As you compare the painting and cartoon below, the “Florence, Piazza Della Signoria” by Giuseppe Gherardi and a Peanuts cartoon respectively, notice the amount of visual detail in the painting compared to that of the cartoon. If you’re familiar with the Peanuts, you know that Charley Brown lives in a free-standing house and that Snoopy’s dog house is in a fenced backyard. Only, we only ever see the fence when it’s important, such as when Snoopy is perched on top of it pretending to be a vulture or when he’s interacting with the neighbor’s cat.

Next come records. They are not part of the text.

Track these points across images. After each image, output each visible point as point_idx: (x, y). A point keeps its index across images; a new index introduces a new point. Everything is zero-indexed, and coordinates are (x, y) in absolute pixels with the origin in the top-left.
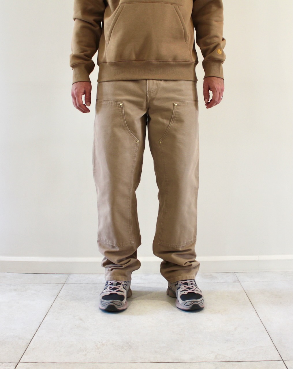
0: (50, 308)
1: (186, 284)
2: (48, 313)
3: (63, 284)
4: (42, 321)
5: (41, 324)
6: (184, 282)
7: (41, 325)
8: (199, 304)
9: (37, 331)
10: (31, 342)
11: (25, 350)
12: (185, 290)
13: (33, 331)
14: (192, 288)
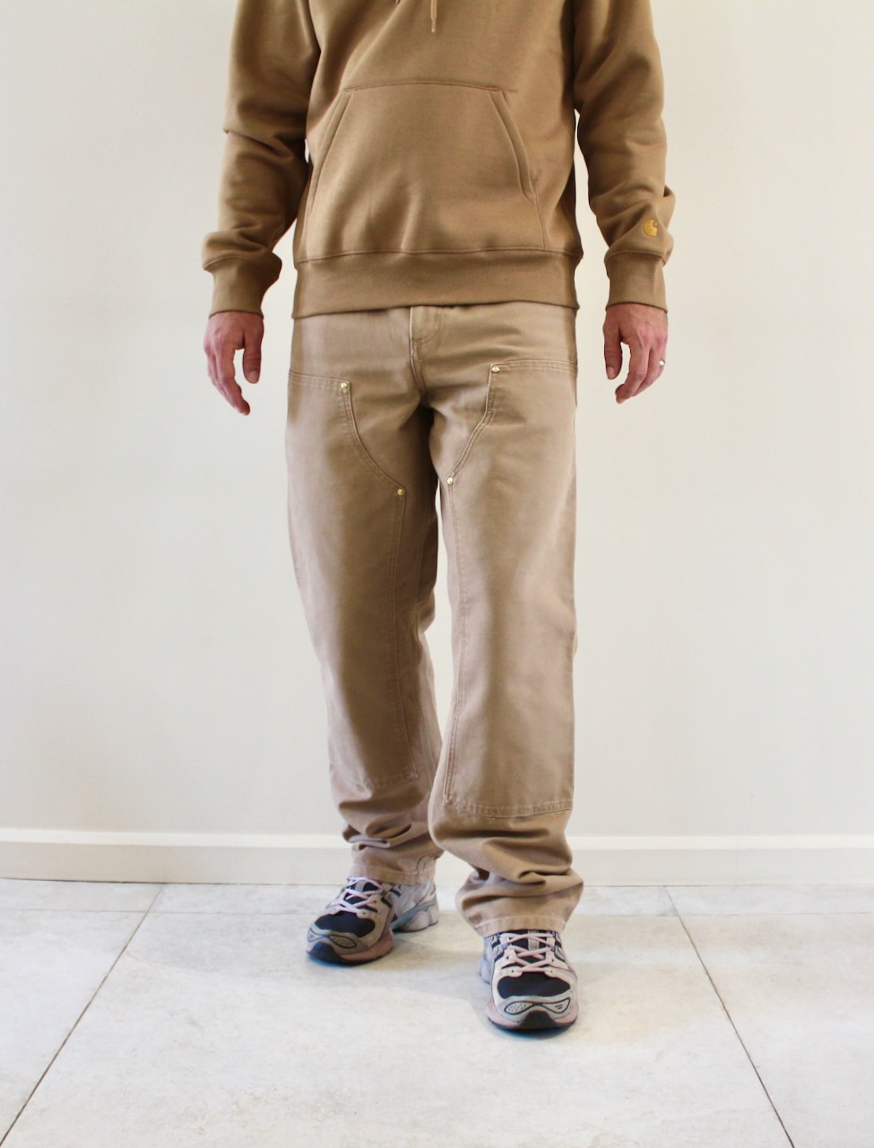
0: (100, 986)
1: (523, 943)
2: (93, 1003)
3: (144, 914)
4: (75, 1026)
5: (70, 1034)
6: (517, 937)
7: (70, 1037)
8: (549, 1013)
9: (58, 1057)
10: (36, 1091)
11: (17, 1113)
12: (516, 964)
13: (44, 1056)
14: (541, 957)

We, as viewers of the painting, are presented a fully detailed scene. It’s a high definition image and there’s little for us to “fill in,” or, in Gordon’s terms, there’s little work for us “to do.” As we look at and read the Peanuts cartoon, on the other hand, we see that there’s very little detail. We’re supposed to remember that Snoopy’s dog house is in a fenced backyard rather than off by itself somewhere with nothing but snow and a little bush off in the distance (3rd panel). The Peanuts cartoon is a low definition image and we have much work to do in filling in the context.

Florence, Piazza Della Signoria

Peanuts Cartoon

Peanuts Cartoon

So, having looked at the two images, let me offer one more example: the lecture vs. the seminar.

In a lecture, someone stands before you and talks at you. You might be able to ask a question and get a response, maybe even engage in a bit of an exchange, but the point of a lecture is to lectured to. High amounts of information and little for you to do other than absorb (or tune out) that information. This is why a lecture is a hot medium.

In a seminar, on the other hand, you and the other seminar participants are gathered together to discuss ideas. The instructor might act as the discussion leader, but it’s quite common to have students take charge of discussions for at least part of the time. Because there are multiple, sometimes competing, ideas being expressed, the seminar resembles something more like a mosaic or a mixed media collage than a painting. You, as participant, are responsible for sharing ideas, filtering through information, asking questions, and making connections. Compared to a lecture, a seminar gives little in the way of straight-forward information and it requires its participants to fill in what information there is. This is why a seminar is a cool medium.

In his book Understanding Media: The Extensions of Man, in which McLuhan offers an extended discussion on hot and cool media (22-32), he also notes that we can heat up a cool medium and cool down a hot one, or that a medium can “overheat” and reverse itself by cooling down (33-40). When thinking about hot and cool media, this is worth remembering.

For our immediate purposes, however, it might be worth noting that at the bottom of page 125 of The Medium Is the Massage, McLuhan tells us that the images of the cool medium of television wrap around us in a “sort of reverse perspective which has much in common with Oriental art.” If you’re wondering what McLuhan might be getting at here, turn to pages 143-145 in which he quotes from the ancient Chinese philosopher and poet Laotze, who gives us what we might call a “reverse perspective”: the idea that a spoked wheel is a circle is because of the empty spaces between the spokes; the idea that a pitcher gets its form from the absence of clay; and the idea that doors and windows are valuable because of what is not there (the lack of wall allows us to move through doors and see through windows).

This Asian perspective (the East), McLuhan tells us, is much cooler than the North American and European Western perspective. Immediately following the Laotze quotes, McLuhan tells us that electric circuitry is “Orientalizing the West” (145), by which he means that it is disrupting our uniform, continuous, and connected linear patterns of thought that have their roots in the alphabet (44-45) and were fostered with the advent of print (46-61), and is instead replacing that with a sensibility that is more flowing, unified, and fused (145). In other words, electronic circuitry is cooling down the hot perspective of Western print culture.

  1. Gordon, W. Terrance. McLuhan for Beginners. New York: Writers and Readers Publishing, 1997.